## [WHAT IS EXPECTED]
This exercise calls for retyping every line below exactly, with the images omitted.

## [MATERIAL PROVIDED]

^^^^^^^^

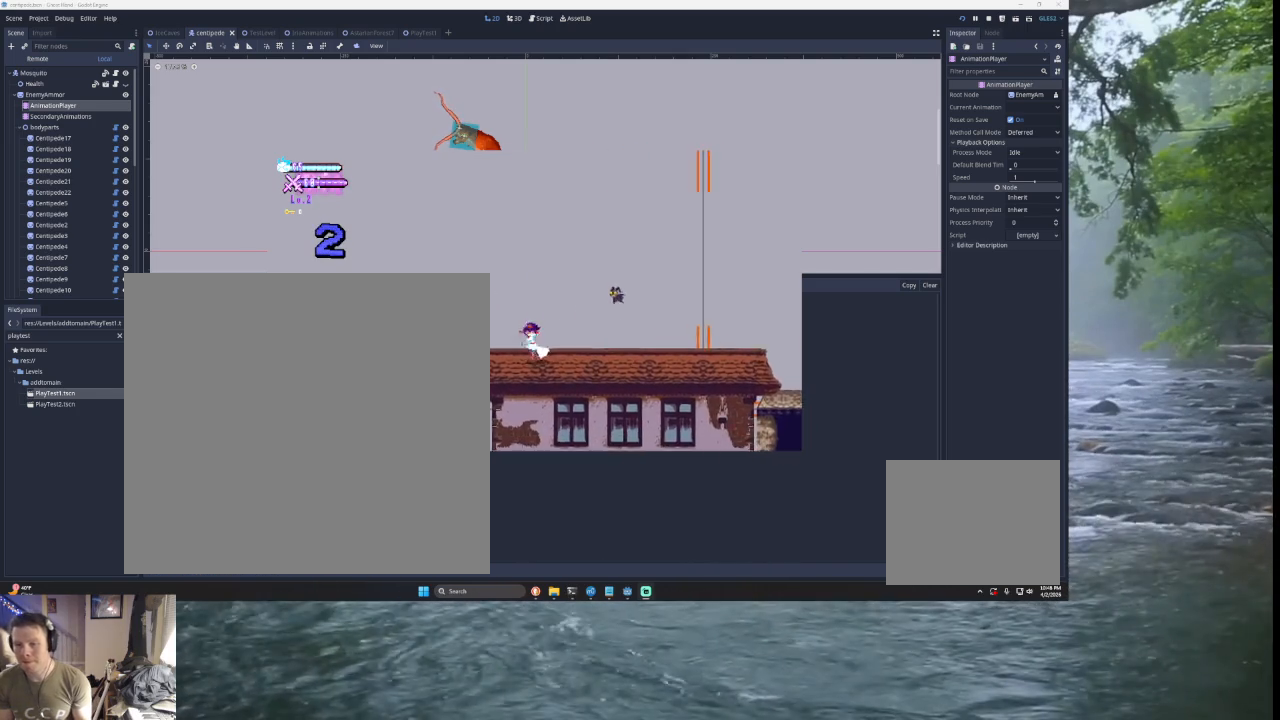
{"buttons": [], "left_stick": "left", "right_stick": "center", "events": [[67, "TRIANGLE", "up"], [167, "right_stick", "down"], [267, "right_stick", "center"]]}
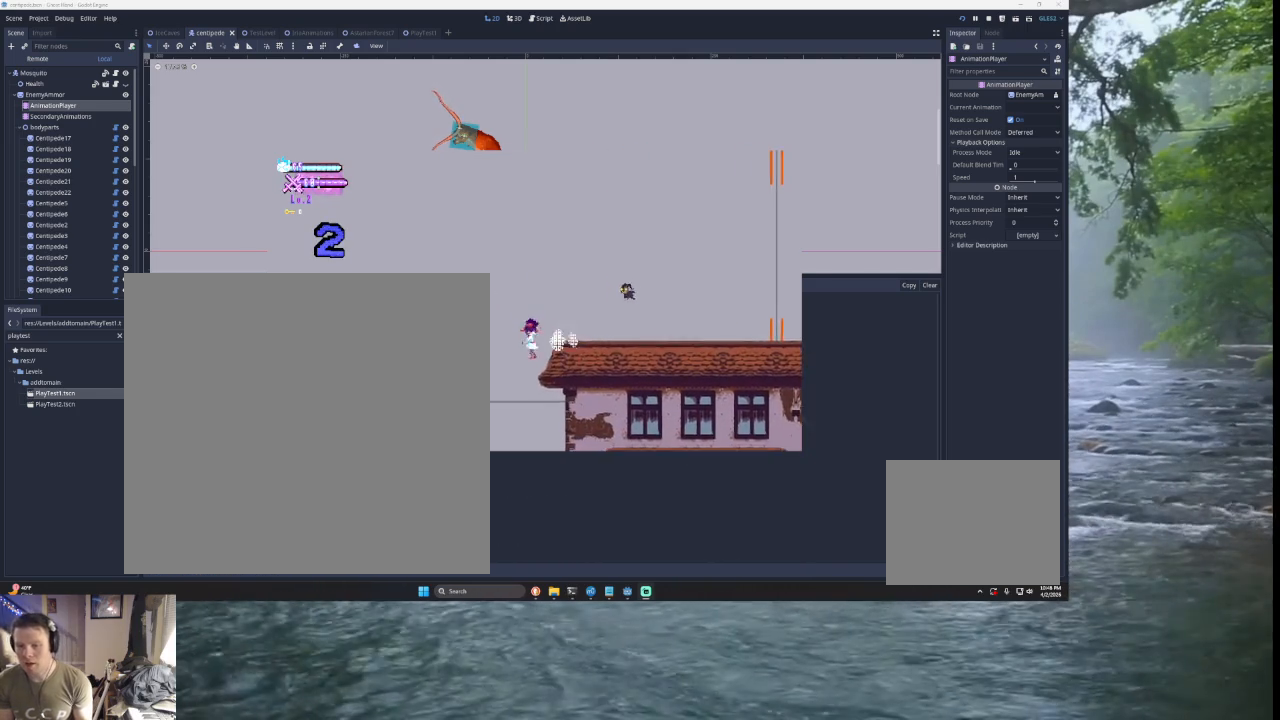
{"buttons": ["TRIANGLE"], "left_stick": "down-right", "right_stick": "center", "events": [[233, "left_stick", "down-right"], [500, "TRIANGLE", "down"]]}
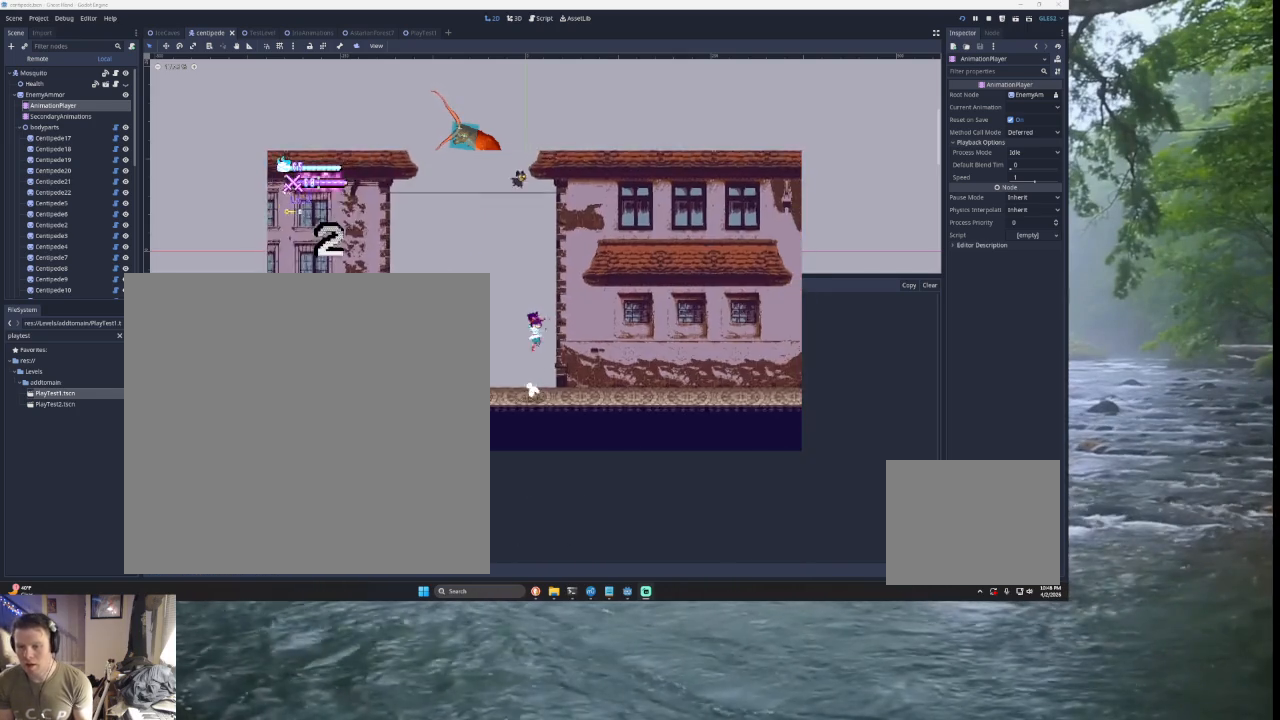
{"buttons": [], "left_stick": "down-right", "right_stick": "center", "events": [[400, "TRIANGLE", "up"]]}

^^^^^^^^

## [OUTPUT]
{"buttons": [], "left_stick": "left", "right_stick": "center", "events": [[67, "TRIANGLE", "up"], [167, "right_stick", "down"], [267, "right_stick", "center"]]}
{"buttons": ["TRIANGLE"], "left_stick": "down-right", "right_stick": "center", "events": [[233, "left_stick", "down-right"], [500, "TRIANGLE", "down"]]}
{"buttons": [], "left_stick": "down-right", "right_stick": "center", "events": [[400, "TRIANGLE", "up"]]}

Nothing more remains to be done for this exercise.